En août 1999, l’Amérique découvrait le monde de la magie selon Alan Moore dans le premier épisode de Prométhéa. Seulement deux mois après la parution du premier épisode de Tom Strong, donc, l’auteur de Northampton publiait une œuvre autrement plus mystique. Et mystique, c’est peu de le dire, car Prométhéa est une sorte de condensé sur la magie telle qu’il la connaît… une magie tout en symboles qui puise notamment son inspiration des religions, de l’histoire, de l’occulte et du tarot.

Épaulé par J.H. Williams III au dessin et par Mick Gray à l’encrage, ce sont trente-deux épisodes qu’il écrira sous la bannière d’America’s Best Comics, sa propre collection au sein de la maison d’édition Wildstorm avant que celle-ci tombe aux mains de DC Comics (et donc, bien avant que Prométhéa elle-même soit introduite dans la continuité de la maison d’édition dans Justice League of America n° 24 [2018]).

Le titre est clair : Prométhéa est une version féminisée du mythique Prométhée, que la jeune Sophie Bangs est capable de conjurer grâce à sa poésie. L’œuvre s’inscrit aussitôt dans un courant d’écriture féministe et empreint de philosophie.

De la magie, du symbolisme, de la philosophie… vous l’aurez compris, Prométhéa est une œuvre très dense, qui fera probablement fuir les lecteurs en quête de livres plus légers. L’auteur y partage ses propres réflexions sur le monde et l’immatériel ainsi que le fruit de ses recherches dans l’univers de l’occulte.

Malgré tout, le texte n’est pas sérieux du début à la fin. Le récit est ainsi ponctué de personnages plus colorés que la sérieuse déesse, tels que Stacia, meilleure amie de Sophie Bangs au caractère bien trempé et aux réflexions souvent très cyniques, les Cinq Sympathiques, sorte de parodie des Quatre Fantastiques, ou bien encore le gorille qui pleurniche, personnage de bande dessinée dans une bande dessinée aux réflexions auto-contenues dans une simple case, souvent cyniques et qui, malgré la tristesse des propos, se veulent humoristique.

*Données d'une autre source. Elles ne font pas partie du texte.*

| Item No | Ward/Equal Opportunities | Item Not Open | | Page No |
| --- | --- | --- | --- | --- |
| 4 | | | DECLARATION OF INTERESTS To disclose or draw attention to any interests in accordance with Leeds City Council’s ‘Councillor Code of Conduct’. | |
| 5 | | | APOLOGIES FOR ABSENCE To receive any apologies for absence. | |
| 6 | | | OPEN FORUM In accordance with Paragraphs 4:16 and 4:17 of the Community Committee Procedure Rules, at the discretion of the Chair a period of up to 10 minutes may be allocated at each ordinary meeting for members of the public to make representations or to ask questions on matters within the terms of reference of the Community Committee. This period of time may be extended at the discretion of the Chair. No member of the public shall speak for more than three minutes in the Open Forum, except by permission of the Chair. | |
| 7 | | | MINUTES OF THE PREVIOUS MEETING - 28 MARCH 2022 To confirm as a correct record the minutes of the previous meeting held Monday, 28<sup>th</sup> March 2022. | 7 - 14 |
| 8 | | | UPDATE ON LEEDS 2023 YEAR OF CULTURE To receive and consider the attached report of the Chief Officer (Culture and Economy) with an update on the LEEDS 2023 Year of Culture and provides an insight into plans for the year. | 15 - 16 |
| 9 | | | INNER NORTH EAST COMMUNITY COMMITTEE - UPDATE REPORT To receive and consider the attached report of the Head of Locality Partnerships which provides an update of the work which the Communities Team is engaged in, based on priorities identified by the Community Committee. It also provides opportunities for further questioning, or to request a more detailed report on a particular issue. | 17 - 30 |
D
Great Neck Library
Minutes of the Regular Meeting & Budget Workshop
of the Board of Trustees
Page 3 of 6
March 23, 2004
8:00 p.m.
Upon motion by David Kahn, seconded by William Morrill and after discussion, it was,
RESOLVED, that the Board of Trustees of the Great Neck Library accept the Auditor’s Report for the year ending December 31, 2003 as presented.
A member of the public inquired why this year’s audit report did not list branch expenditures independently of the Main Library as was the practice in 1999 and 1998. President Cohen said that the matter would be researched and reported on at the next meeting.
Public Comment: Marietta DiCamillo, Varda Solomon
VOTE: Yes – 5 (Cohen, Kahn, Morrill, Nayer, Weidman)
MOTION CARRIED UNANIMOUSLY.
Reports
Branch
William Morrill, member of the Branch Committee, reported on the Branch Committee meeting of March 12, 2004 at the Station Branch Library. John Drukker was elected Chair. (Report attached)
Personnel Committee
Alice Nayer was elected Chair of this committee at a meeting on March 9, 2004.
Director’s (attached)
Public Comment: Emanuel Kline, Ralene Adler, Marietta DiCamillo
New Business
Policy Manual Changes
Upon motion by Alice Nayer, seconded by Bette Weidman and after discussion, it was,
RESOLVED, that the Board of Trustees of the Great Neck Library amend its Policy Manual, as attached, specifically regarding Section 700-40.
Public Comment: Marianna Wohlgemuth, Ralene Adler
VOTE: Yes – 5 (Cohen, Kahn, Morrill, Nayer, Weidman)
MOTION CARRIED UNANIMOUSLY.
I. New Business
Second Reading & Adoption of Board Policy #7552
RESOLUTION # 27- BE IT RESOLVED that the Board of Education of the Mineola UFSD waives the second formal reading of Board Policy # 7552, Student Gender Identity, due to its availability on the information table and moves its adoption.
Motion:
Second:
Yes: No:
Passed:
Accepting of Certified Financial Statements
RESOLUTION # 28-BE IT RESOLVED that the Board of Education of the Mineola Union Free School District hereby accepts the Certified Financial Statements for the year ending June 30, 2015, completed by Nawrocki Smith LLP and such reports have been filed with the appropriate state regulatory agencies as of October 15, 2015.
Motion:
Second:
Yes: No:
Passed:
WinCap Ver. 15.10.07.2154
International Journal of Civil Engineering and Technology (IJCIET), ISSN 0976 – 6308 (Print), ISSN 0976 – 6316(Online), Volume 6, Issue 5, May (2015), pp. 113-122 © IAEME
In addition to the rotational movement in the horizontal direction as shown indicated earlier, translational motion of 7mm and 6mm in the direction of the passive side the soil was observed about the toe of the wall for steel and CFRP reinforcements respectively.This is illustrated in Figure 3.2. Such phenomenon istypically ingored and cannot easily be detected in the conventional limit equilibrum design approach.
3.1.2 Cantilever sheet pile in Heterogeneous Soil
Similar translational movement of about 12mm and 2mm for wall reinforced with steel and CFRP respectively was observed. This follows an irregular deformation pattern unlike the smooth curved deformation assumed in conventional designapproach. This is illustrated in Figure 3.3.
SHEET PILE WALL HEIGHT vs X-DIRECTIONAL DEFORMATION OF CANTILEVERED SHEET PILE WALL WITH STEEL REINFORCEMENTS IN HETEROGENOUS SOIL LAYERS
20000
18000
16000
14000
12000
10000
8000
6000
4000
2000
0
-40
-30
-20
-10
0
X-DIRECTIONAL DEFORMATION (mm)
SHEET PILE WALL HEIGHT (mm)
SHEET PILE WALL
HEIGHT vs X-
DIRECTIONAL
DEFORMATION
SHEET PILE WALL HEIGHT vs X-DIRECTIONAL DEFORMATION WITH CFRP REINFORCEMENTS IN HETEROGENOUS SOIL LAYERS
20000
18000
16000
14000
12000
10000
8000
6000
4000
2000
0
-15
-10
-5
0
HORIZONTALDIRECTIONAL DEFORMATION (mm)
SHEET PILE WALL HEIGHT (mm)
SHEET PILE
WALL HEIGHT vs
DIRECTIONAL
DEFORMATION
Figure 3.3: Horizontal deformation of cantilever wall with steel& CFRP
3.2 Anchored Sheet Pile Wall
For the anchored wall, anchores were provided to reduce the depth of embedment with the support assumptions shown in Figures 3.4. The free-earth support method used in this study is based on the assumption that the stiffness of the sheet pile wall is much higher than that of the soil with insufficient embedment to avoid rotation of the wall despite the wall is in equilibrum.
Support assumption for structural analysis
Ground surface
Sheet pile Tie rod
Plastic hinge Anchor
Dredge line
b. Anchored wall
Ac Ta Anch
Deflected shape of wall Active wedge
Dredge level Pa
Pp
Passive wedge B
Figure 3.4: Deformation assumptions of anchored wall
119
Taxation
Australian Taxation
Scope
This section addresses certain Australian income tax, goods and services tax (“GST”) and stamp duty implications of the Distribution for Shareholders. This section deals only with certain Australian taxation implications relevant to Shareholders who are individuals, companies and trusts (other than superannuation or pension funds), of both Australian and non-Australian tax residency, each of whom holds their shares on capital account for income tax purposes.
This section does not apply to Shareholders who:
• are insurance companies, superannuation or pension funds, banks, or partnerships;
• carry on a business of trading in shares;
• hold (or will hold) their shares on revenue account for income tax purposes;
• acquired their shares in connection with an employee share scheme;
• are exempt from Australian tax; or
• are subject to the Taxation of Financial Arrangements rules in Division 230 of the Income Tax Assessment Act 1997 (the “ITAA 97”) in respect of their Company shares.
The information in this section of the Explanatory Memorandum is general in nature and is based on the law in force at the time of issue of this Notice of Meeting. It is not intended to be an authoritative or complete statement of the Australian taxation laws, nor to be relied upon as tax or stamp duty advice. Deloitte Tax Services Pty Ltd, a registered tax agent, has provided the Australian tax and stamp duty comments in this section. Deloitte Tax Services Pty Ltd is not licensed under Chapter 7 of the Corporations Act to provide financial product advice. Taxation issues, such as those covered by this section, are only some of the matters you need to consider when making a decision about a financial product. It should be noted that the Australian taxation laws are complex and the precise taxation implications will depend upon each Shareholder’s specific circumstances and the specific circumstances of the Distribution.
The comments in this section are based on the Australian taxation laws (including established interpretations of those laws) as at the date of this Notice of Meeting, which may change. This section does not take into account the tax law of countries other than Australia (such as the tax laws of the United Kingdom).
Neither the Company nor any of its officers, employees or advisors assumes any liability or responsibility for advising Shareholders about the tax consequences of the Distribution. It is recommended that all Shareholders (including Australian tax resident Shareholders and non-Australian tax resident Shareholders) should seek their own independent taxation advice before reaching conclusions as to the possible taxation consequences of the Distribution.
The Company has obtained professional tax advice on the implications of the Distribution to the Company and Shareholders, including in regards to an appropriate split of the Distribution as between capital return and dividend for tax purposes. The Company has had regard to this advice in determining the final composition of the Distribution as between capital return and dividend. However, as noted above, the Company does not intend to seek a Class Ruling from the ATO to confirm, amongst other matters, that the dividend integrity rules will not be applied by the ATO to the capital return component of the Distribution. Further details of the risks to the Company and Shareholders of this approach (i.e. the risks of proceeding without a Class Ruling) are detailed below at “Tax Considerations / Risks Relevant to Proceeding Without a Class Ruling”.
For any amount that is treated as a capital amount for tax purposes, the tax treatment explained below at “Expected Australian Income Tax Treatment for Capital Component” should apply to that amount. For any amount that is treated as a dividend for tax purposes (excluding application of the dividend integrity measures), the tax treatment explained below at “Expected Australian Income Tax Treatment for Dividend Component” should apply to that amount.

Alan Moore créée, comme à son habitude, un monde et tout un univers très complets. On découvre ainsi une société futuriste enfoncée dans un matérialisme devenu presque oppressant et une passion pour la science qui frôle le fétichisme. L’exploration des différents plans de l’immatéria, royaume de l’imaginaire, et de l’arbre de vie kabbalistique donnent à l’équipe créative tout autant d’occasions de jouer avec le médium et de proposer des concepts inédits, autant sur le plan visuel que sur le plan scénaristique. Le lecteur en prend plein les yeux, et s’amuse ainsi à traverser plusieurs sphères à l’esthétisme bien marqué, sur lesquels J.H. Williams III rebondit pour faire quelques clins d’œil, à la célèbre Nuit étoilée de Van Gogh, par exemple, et qui chambouleront parfois le concept de lecture lui-même de différentes manières particulièrement réfléchies et (ré)créatives.

Cela étant dit, Prométhéa ne se résume pas à cette exploration des royaumes de l’imaginaire. C’est une œuvre qui présente la vie elle-même (la création, l’imagination) à travers le prisme de l’occulte et prend à cet égard une dimension pédagogique, à travers laquelle Alan Moore nous enseigne l’ensemble de ses connaissances (actuelles) sur le sujet.

Publié en France dans une première édition en sept tomes (trois chez Semic, puis quatre chez Panini Comics) entre 2000 et 2010, Prométhéa profite actuellement d’une réédition de luxe au sein de la collection « Cult » d’Urban Comics. Trois volumes, dont deux déjà disponibles, parés pour l’occasion d’une nouvelle traduction par Jeremy Manesse.